# Records:
□ □ □ □

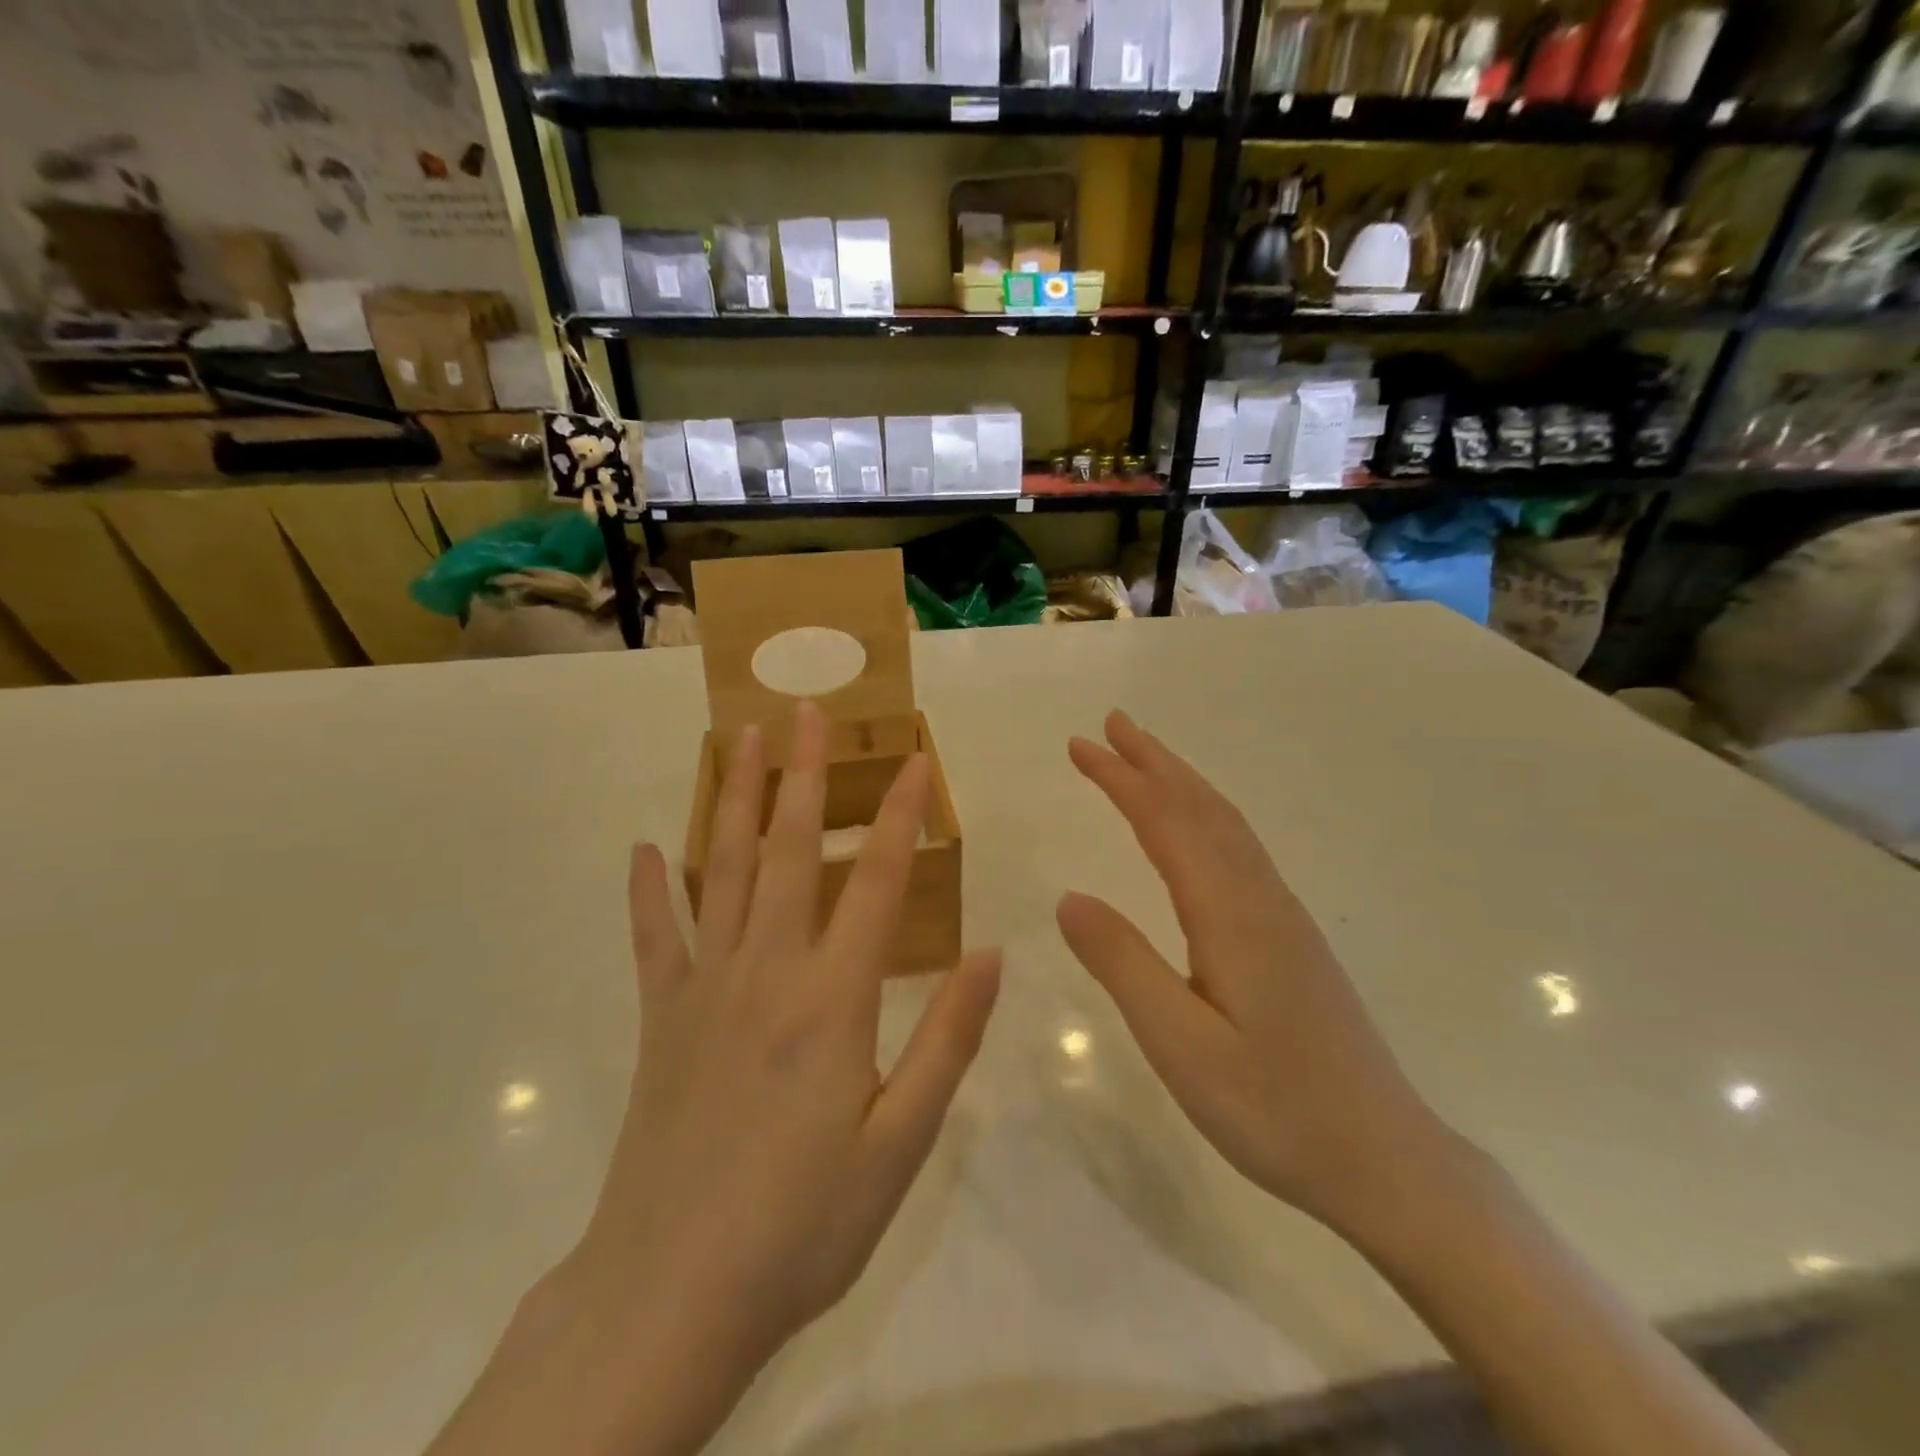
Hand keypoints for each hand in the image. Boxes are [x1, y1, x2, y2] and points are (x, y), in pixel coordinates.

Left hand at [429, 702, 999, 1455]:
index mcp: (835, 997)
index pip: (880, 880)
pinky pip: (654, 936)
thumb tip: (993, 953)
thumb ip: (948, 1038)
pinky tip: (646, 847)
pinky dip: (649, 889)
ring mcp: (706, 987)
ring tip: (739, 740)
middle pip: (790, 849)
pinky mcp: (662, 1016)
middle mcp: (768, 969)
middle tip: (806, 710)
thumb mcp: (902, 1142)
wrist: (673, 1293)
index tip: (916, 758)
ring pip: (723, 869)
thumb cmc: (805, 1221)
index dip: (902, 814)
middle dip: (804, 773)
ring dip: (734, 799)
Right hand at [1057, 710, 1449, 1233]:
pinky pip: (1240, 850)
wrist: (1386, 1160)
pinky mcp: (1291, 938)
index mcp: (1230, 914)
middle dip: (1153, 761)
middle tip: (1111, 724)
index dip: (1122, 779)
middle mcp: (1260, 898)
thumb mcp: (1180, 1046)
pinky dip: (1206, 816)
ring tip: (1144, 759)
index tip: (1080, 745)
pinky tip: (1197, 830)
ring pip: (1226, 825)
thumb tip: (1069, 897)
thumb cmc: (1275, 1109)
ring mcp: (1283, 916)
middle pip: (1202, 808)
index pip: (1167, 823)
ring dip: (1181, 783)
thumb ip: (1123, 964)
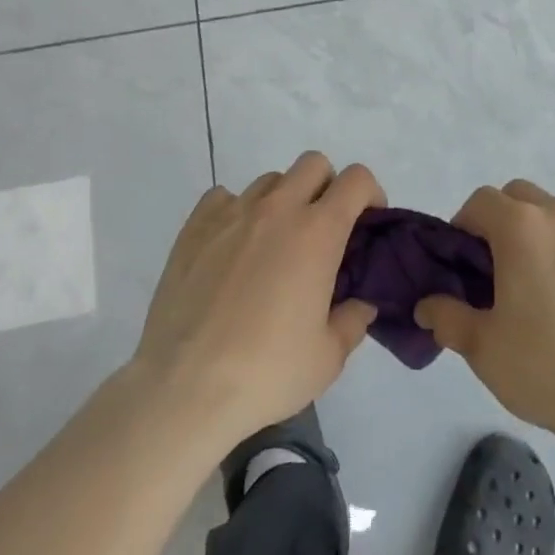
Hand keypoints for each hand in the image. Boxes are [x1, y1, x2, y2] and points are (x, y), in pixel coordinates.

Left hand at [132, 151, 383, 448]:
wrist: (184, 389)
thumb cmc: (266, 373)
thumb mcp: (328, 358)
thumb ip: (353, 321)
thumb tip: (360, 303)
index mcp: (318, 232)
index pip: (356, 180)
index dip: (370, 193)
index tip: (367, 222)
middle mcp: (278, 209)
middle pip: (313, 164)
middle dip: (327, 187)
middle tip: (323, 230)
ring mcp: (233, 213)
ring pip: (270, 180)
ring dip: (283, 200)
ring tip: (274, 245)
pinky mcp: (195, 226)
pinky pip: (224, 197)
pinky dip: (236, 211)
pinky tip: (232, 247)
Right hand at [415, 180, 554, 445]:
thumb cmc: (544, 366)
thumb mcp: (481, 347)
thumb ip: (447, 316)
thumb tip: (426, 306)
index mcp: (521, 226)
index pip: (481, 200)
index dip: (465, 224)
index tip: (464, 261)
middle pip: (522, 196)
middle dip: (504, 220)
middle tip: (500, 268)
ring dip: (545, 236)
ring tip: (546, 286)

□ □ □ □

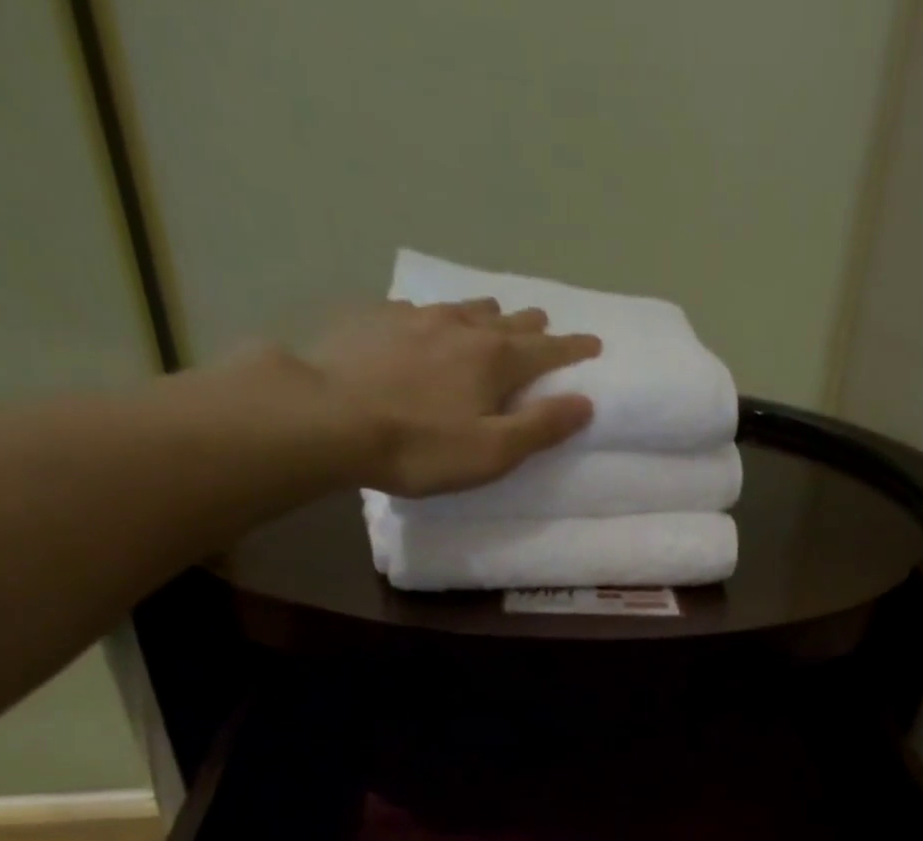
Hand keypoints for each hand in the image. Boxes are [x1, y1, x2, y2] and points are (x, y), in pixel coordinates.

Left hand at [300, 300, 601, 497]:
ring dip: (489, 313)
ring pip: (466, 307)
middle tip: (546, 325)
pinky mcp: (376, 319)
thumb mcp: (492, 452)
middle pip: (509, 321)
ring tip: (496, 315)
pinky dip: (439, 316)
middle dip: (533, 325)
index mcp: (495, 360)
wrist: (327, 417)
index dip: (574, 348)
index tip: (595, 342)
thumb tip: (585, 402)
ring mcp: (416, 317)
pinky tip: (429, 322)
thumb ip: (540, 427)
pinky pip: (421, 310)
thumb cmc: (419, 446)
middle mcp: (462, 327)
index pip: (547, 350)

□ □ □ □

# Exercise instructions:
Give again exactly, and only, the lines above starting at the one with "pinky pip: (1240, 850)" and ending at the one with "thumb ip: (1123, 964)".

# Expected answer:
pinky pip: (1240, 850)
wrist: (1386, 1160)
pinky mcp: (1291, 938)
index mcp: (1230, 914)
middle dip: (1153, 761)
middle tip: (1111, 724)
index dip: (1122, 779)
middle mcp: (1260, 898)
thumb mcp: (1180, 1046)
pinky dip: (1206, 816)
ring tip: (1144, 759)
index tip: (1080, 745)
pinky tip: (1197, 830)
ring pip: (1226, 825)
thumb tip: (1069, 897)
thumb cmc: (1275, 1109)
ring mcp: (1283, 916)
middle pip: (1202, 808)
index pip: (1167, 823)
ring dip: (1181, 783)
thumb ip: (1123, 964)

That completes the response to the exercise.